Dataset excerpt
▶
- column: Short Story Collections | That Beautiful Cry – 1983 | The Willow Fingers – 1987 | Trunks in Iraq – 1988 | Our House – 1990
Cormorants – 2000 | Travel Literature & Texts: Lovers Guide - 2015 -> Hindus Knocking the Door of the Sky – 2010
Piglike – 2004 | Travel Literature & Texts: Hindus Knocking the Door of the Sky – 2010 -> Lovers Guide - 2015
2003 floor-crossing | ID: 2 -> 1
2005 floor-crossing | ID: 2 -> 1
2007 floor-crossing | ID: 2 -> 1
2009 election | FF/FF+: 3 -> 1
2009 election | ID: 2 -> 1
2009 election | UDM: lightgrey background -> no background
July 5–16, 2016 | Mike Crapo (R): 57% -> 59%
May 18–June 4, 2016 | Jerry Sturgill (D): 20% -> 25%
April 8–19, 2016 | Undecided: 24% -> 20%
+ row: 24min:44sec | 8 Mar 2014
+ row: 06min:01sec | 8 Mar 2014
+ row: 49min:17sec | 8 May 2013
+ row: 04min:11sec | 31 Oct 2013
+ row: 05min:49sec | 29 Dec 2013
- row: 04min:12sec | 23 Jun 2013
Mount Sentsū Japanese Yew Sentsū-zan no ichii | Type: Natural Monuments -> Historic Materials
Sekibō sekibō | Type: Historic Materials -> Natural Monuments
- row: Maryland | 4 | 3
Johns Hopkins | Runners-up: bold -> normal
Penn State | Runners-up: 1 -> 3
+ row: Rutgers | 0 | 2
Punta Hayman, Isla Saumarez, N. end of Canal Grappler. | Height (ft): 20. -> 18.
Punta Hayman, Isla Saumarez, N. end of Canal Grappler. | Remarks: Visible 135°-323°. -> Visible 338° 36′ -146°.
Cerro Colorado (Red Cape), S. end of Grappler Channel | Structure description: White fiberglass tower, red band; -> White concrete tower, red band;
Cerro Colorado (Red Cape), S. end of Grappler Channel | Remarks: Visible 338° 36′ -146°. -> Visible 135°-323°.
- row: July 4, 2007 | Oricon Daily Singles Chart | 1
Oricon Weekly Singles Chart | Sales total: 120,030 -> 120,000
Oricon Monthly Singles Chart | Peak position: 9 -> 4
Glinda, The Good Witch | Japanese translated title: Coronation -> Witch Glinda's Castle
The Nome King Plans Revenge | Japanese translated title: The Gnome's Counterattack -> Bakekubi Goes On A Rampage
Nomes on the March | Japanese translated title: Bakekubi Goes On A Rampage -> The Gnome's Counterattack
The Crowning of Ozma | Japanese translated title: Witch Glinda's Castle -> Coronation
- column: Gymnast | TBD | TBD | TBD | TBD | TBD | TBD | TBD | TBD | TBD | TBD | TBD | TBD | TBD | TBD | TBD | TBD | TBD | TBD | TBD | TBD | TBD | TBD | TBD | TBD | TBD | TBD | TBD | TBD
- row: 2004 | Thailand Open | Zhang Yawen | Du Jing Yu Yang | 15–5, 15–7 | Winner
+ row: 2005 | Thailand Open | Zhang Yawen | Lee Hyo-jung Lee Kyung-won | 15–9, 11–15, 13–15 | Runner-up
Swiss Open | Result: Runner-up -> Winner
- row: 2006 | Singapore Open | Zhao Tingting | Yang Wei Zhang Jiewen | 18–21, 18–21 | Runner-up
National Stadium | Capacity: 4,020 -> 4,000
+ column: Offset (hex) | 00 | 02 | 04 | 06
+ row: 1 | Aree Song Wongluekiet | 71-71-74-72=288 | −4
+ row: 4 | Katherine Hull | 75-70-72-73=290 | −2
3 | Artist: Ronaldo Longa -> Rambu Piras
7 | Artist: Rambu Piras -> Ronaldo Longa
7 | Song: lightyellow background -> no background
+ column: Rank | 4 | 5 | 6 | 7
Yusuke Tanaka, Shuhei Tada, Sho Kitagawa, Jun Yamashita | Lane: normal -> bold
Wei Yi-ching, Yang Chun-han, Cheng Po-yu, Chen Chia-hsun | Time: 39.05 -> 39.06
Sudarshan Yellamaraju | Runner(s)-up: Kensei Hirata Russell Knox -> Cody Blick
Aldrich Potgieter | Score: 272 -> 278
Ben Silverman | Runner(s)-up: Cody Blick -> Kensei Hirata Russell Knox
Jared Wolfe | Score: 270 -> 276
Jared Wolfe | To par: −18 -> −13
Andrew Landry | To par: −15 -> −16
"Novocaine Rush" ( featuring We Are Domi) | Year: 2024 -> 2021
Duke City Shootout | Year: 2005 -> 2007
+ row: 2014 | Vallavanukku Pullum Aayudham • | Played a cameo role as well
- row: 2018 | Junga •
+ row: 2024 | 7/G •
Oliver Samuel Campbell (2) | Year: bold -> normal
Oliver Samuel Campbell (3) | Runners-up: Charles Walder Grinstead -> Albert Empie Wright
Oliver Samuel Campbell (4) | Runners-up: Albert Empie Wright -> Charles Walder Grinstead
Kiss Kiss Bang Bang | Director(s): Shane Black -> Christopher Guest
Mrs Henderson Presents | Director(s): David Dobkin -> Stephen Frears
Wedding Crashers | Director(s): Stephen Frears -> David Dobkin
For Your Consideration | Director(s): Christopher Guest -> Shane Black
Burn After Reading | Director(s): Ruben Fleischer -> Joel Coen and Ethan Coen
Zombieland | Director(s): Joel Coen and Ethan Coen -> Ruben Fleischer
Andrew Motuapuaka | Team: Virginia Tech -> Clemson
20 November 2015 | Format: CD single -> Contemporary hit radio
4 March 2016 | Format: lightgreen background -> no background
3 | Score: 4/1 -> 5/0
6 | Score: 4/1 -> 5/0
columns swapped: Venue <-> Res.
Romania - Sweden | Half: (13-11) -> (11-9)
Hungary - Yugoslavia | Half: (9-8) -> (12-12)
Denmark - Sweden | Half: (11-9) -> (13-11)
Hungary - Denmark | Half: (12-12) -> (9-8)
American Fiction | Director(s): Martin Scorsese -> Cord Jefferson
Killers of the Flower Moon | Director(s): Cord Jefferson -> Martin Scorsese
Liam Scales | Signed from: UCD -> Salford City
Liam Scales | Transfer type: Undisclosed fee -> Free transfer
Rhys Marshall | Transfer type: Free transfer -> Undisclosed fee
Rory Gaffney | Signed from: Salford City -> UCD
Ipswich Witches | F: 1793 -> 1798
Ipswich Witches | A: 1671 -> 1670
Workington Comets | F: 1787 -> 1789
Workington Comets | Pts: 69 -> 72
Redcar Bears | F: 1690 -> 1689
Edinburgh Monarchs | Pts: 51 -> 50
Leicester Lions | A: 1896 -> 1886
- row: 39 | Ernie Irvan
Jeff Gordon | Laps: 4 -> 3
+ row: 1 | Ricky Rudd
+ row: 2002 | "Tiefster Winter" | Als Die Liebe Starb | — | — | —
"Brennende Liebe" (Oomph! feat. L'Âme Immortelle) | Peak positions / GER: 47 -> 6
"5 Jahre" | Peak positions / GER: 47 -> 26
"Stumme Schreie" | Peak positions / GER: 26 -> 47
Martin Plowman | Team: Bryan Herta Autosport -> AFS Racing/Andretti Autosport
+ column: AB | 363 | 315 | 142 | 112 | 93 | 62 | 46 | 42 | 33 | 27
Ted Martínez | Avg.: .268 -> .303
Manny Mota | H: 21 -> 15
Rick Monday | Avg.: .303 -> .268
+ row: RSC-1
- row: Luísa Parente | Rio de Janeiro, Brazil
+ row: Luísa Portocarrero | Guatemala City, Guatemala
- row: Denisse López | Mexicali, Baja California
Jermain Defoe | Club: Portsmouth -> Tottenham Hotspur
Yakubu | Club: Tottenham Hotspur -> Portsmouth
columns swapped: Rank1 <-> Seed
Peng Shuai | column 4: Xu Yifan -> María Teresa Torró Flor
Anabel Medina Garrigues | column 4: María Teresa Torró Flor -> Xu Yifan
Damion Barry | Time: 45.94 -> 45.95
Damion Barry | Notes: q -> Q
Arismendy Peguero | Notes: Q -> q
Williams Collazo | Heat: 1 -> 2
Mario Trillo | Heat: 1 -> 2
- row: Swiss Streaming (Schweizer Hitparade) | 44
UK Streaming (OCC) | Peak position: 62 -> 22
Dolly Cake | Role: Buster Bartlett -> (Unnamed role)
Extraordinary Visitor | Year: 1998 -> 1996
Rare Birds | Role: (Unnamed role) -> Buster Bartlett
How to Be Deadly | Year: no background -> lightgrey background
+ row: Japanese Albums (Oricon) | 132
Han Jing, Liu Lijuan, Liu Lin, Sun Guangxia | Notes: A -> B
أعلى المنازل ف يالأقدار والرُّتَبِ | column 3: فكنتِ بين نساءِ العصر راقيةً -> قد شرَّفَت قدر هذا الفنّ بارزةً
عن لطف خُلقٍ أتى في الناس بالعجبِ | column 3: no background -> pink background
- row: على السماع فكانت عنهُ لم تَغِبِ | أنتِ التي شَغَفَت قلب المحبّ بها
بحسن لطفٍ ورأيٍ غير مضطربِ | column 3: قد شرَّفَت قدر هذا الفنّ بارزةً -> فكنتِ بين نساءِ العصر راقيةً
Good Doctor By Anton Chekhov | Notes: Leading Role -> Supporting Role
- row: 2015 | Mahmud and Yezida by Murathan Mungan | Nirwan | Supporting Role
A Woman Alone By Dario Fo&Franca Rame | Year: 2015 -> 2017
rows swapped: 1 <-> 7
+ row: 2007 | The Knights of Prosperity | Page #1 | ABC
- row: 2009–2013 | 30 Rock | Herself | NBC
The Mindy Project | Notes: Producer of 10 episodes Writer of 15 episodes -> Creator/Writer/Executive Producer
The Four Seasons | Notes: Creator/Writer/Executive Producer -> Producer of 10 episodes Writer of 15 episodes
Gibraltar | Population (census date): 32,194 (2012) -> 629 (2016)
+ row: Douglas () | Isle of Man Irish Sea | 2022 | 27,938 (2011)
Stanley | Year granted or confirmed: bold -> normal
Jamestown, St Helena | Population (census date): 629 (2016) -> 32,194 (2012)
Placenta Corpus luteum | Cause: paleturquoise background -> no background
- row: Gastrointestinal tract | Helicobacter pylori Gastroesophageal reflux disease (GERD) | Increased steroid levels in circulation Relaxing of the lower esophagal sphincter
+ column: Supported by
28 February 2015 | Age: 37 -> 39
◀
» **The request**: Find each line in the rows above that contains the string "Comets" and copy those lines out. Case counts.

» **Output for this task**:
Workington Comets | F: 1787 -> 1789
Workington Comets | Pts: 69 -> 72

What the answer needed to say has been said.